One of the best highlights of my trip to Dallas with family for Thanksgiving a couple of weeks back was that I finally got to meet Vicky. My previous attempts had all come to nought. I came very close almost a year back and in the last moment she was pulled away for some Government work.
Circa 1998 or so… I had barely crossed into my thirties. In spite of my awful capabilities, I had somehow quickly risen very high on the corporate ladder – yes, contrary to popular belief, it is possible to fool a lot of people a lot of times. While I was used to more work and more money, no amount of MBA training had prepared me for my first executive admin. And yet, there she was – Vicky Ruffin Cupit assigned to keep me honest 🙂 If I was the guy ricocheting off the walls, she was the wise person calming me down. Over the years, I did calm down and learned how to stabilize my calendar and communications. I never quite stabilized my travel routine though. I am sure all those “alter egos” I had in office who were assigned to keep me in check would agree. (Agreed Stefanie? Leah? Denise? Kelly? Marte? 🙂 )
While I had kept up with Vicky throughout the years – if not anything else, with that birthday wish every year, I never quite could meet her. That problem was solved two weeks back.
Early in the morning, Sharmila and I hopped into the rental car and headed north from Dallas. We kept driving up I-75 – crossed all the big new suburbs of Dallas and kept driving for miles and miles. Crossed two cute towns called Melissa and Anna and eventually reached the tiny town called Van Alstyne. All this time I was asking myself, how should I pronounce it – vAn alstyne or van alsTYne?
There is something about small towns in America that fascinate me. Part of it is the rural setting – I am any day, a dirt road, lot of land, green trees kind of person. But there is that other thing – the history of how those towns came of being. And then once in a while, against such a rural backdrop, you will see how modern civilization has imposed itself upon it. At the scheduled time, we showed up at our tryst – the only coffee place that was open there. Speaking of civilization imposing itself – it was in a Macdonalds attached to the gas station by the highway!!
There she was … waiting for us at a table. I am not sure how long the hug lasted but there were a lot of good old days that flashed thru my mind. As I have always said, whatever little I have made of myself – and as ephemeral as it might be – it is incredible how many people have lent their shoulders to get me where I am. It has always been an out of the world feeling for me to meet those humans much later in life!

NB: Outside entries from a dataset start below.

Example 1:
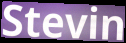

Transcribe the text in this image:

Stevin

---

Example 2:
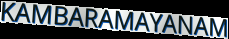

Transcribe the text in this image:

KAMBARAMAYANAM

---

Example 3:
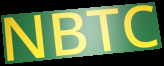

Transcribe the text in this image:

NBTC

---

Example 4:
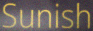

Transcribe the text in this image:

Sunish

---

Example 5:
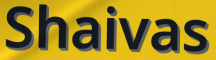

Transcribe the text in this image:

Shaivas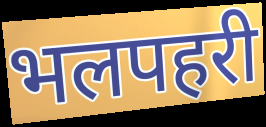
भलपहरी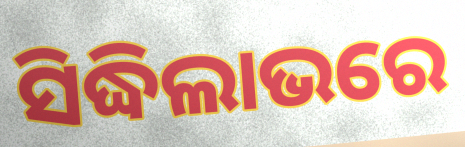
ସିଦ୍ଧିଲାଭରେ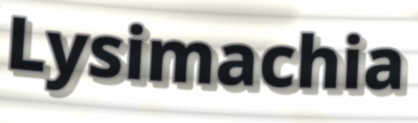
LysimachiaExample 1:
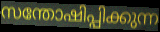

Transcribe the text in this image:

സന്തോഷിപ്പിക്കുന്ന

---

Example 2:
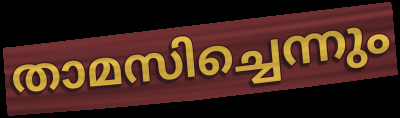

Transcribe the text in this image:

താമസിച്ചെന്നും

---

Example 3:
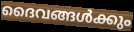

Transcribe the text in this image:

ദൈവങ്ങൾക്കും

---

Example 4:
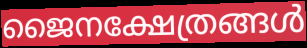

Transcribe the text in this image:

ജൈനക്ഷേത്രങ്ങൾ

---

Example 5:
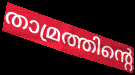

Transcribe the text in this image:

താമ്രത്തിന്റെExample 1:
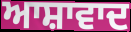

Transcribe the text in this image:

ਆਸ਼ਾਵਾਦ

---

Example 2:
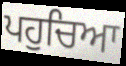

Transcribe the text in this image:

ਪਹੁਚਿਆ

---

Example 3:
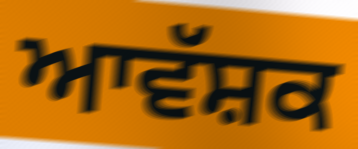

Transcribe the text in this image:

ਆਵੱਸ਼ਕ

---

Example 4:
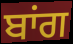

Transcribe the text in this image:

ਬਾਂਗ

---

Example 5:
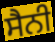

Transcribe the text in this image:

ਸੈਨੀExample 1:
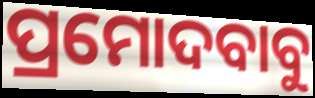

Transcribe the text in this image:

ପ୍ରମୋଦବାବୁ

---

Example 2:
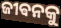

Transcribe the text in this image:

ଜୀଵନକୁ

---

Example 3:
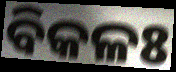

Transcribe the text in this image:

ବିକଳଃ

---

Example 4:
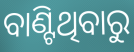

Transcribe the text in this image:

ବାଣ୍ଟିଥିବାରୁ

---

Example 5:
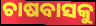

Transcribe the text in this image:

ଚାଷବାସକୁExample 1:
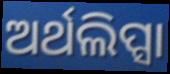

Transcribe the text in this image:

ଅର୍ଥଲିପ୍ସା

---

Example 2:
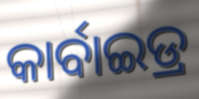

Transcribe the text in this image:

କାର୍ବାଇଡ୍ର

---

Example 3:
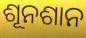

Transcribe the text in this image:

ଶୂନଶାନ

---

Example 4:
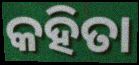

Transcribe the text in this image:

କହିତା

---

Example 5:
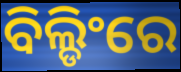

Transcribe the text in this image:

ବିଲ୍ଡିଂରେ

Vicky took me thru the history of the small place. How a gentleman called Van Alstyne had founded the place. (BTW, those other two towns – Anna and Melissa – they were his daughters’ names!). What was even more fascinating was how her husband landed up in a small place called Van Alstyne. Apparently, her father in law and his brother ran away from home and crossed state borders and that is where they were dropped because they could not go any further!! He took up a job with the local utility company. Many many years later, when Vicky and her husband bought a property, her father in law pointed out the utility posts that he had put in the ground. I did not realize till then that every post has a identification marker and name at the bottom!

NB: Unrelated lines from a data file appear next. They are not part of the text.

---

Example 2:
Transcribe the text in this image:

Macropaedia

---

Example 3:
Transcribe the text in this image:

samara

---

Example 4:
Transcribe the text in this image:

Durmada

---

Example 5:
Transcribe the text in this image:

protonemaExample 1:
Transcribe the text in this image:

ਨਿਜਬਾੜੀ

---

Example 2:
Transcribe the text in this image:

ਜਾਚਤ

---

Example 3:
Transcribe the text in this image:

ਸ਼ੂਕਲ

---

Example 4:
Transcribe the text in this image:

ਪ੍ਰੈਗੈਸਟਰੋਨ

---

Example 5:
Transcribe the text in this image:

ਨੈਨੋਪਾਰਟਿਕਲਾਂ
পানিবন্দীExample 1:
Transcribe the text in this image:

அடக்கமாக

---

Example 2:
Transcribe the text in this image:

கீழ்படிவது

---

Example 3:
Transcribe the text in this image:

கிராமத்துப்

As you can imagine, it was an absolutely magical time. Sharmila and I were totally absorbed in the stories. Suddenly, I remembered something. I asked her what happened to her eldest son. I remembered that she had told me that he and his wife drove eighteen wheelers together to transport goods. Apparently they loved the life on the road. That was nearly 20 years back. “Oh! They still are driving eighteen wheelers together. They log about 5000 miles a week!”.
Awesome! Someday, I want to hit the road and just keep driving and meet all those people that crossed my path in this life!!